The oddities shows were once very much a part of the fair.
Melvin Burhardt had a few different acts over the decades. He was “the man with the rubber neck” and spent some time with the Ripley’s Oddotorium as “The Two Faced Man.”
He could contort his face so that half was Happy Melvin– with a raised eyebrow and a smile, and the other half was sad Melvin– with a scrunched eyebrow and a scowl.
The James E. Strates Shows have provided the midway attractions for the Erie County Fair since the 1920s. When Burkhardt joined Strates in 1956, his act was one of 18 sideshows.
He was best known to Erie County Fair goers as one of many “Human Block Heads” who came through the fair. Through the years, there were dozens of people who learned the Nail Head trick of hammering nails, or ramming knives, right into their faces.
It’s not comfortable– but it’s also not actual hammering. You can see the trick explained all over the internet.
There were many acts through the years named Alligator Man or Alligator Boy or Alligator girl– those were people who suffered from ichthyosis, which causes profound scaling of the skin. Tall people with Marfan syndrome. Hairy people with Hypertrichosis.
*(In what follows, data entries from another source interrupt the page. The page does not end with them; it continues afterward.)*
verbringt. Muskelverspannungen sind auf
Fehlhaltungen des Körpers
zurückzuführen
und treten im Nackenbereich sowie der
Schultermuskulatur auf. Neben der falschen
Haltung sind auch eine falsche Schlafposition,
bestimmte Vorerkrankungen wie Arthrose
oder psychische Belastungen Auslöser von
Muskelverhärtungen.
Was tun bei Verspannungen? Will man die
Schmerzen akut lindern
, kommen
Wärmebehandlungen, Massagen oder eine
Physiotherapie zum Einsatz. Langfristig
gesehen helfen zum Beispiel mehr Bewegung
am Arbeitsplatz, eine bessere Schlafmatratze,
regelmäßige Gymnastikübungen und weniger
The human oddities are gone from the fair and most circuses and fairs, in part because of our changing sensibilities, but also because most of what we once considered odd or freakish is not so much anymore– especially when YouTube is filled with great, scientific explanations for the tricks and diseases which people put on display during these shows.
While they are gone and never to return, the oddities and sideshows are a part of the history of the fair that shouldn’t be forgotten.